Paramount gana el juicio y Top Gun: Maverick queda libre
Paramount Pictures consiguió una victoria legal clave: un tribunal federal de apelaciones en Estados Unidos rechazó la demanda por derechos de autor relacionada con Top Gun: Maverick (2022).
El reclamo fue presentado por la viuda y el hijo del periodista Ehud Yonay, autor del artículo "Top Guns" (1983), texto que inspiró la película original Top Gun (1986). Tras años de litigio, la justicia concluyó que la secuela no copia de forma sustancial elementos protegibles del artículo y, por lo tanto, no corresponde compensación.
El caso tenía un ingrediente inevitable: dinero. Top Gun: Maverick fue un fenómeno comercial global, con una recaudación que rondó los 1.5 mil millones de dólares, y se convirtió en la película más taquillera de la carrera de Tom Cruise. Ese éxito motivó a los herederos a buscar una parte de las ganancias, argumentando que la película se sostenía sobre la misma base creativa del texto original.
El origen del conflicto: un artículo de 1983
"Top Guns" fue publicado en 1983 en la revista California y describía el entrenamiento de pilotos de combate de la Marina de Estados Unidos, con un enfoque periodístico sobre la escuela de élite conocida como Topgun. Yonay había licenciado su artículo a Paramount en 1983 y fue acreditado y pagado por la primera película.
La disputa nace por la secuela. Según los demandantes, Paramount no podía usar material vinculado al artículo porque ellos habían terminado la licencia en 2020 y, además, sostenían que Maverick reutilizaba contenido de "Top Guns". Sin embargo, los tribunales no compraron ese argumento: consideraron que las similitudes señaladas eran demasiado generales y que la película desarrolla elementos narrativos propios.
Qué decidió la Corte y por qué es importante
El fallo citado por medios especializados indica que Top Gun: Maverick no es "sustancialmente similar" al artículo en sus elementos protegibles. En lenguaje menos jurídico: una cosa es compartir ideas amplias (pilotos, entrenamientos, adrenalina, jerga militar) y otra, copiar expresiones creativas específicas (escenas, estructura, selección y arreglo original).
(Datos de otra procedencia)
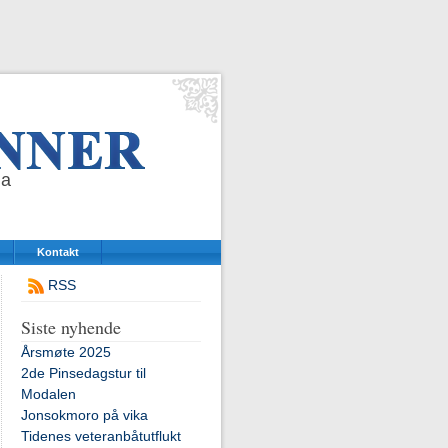
da
Kontakt
RSS
Siste nyhende
Årsmøte 2025
2de Pinsedagstur til
Modalen
Jonsokmoro på vika
Tidenes veteranbåtutflukt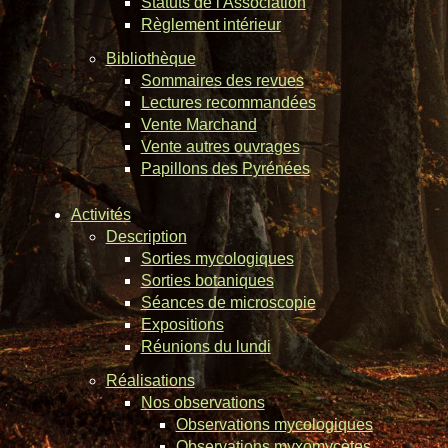
Statuts de l'Association
Règlement intérieur
Bibliothèque
Sommaires des revues
Lectures recommandées
Vente Marchand
Vente autres ouvrages
Papillons des Pyrénées
Activités
Description
Sorties mycologiques
Sorties botaniques
Séances de microscopie
Expositions
Réunions du lundi
Réalisations
Nos observations
Observations mycologiques
Observations myxomycètes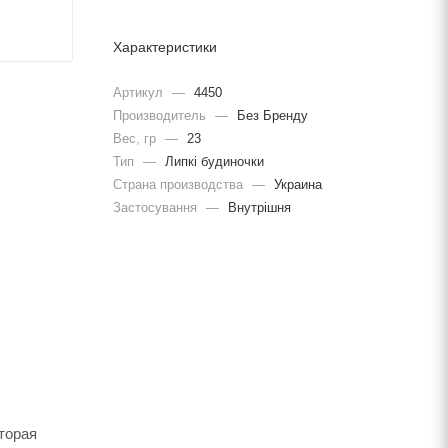
Характеристики
Артикул
—
4450
Производитель
—
Без Бренду
Вес, гр
—
23
Тип
—
Липкі будиночки
Страна производства
—
Украина
Застосування
—
Внутрішня
торая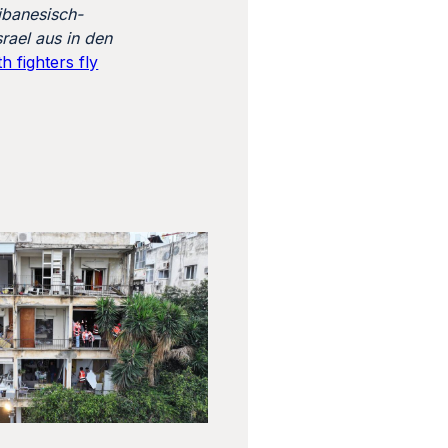
libanesisch-
rael aus in den
th fighters fly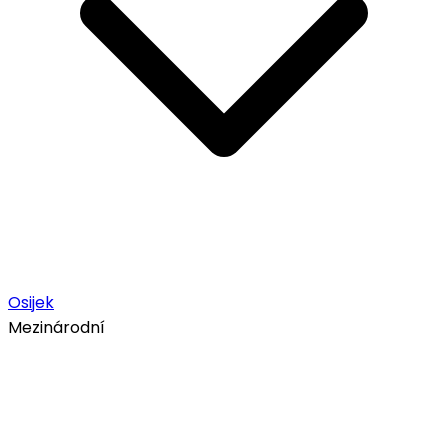
Osijek
Mezinárodní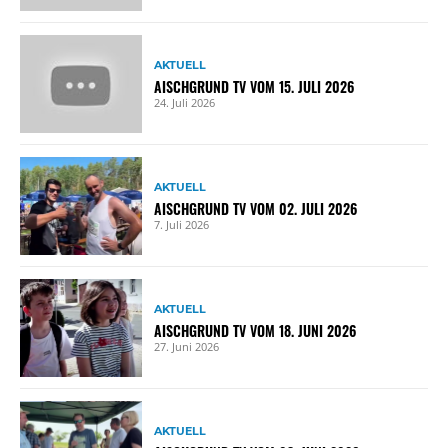
AKTUELL
AISCHGRUND TV VOM 15. JULI 2026
24. Juli 2026
AKTUELL
AISCHGRUND TV VOM 02. JULI 2026
7. Juli 2026
AKTUELL
AISCHGRUND TV VOM 18. JUNI 2026
27. Juni 2026
AKTUELL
La Corte concluyó que no se cumplía el estándar legal para probar infracción de copyright.
También quedó ratificado un punto sensible: Paramount no estaba obligada a acreditar a Yonay en Maverick. La decisión de apelación confirmó la línea marcada por un juez federal que ya había desestimado el caso en abril de 2024.
Para entender el impacto, basta mirar el "efecto dominó" en la industria: demandas de autor pueden frenar secuelas, complicar contratos y bloquear acuerdos de distribución. En este caso, el cierre del litigio elimina una nube legal sobre la franquicia, en un momento en que Top Gun 3 se menciona como proyecto en desarrollo (aunque aún con calendarios y detalles por definirse).
Lo que sigue: más pleitos, menos turbulencia
Aunque esta demanda se resolvió, Reuters señala que Paramount enfrenta otro proceso relacionado en Nueva York, impulsado por un guionista que reclama crédito por partes de la película. Es decir: el estudio ganó una batalla importante, pero el frente legal alrededor de Maverick no necesariamente queda en "cero".
En conclusión, la Corte dejó algo claro: el éxito de una secuela no basta para reabrir el "cofre" de inspiraciones del pasado. Para cobrar, hay que probar copia real de elementos protegidos. Y en esta pista de aterrizaje, Paramount fue declarado apto para despegar.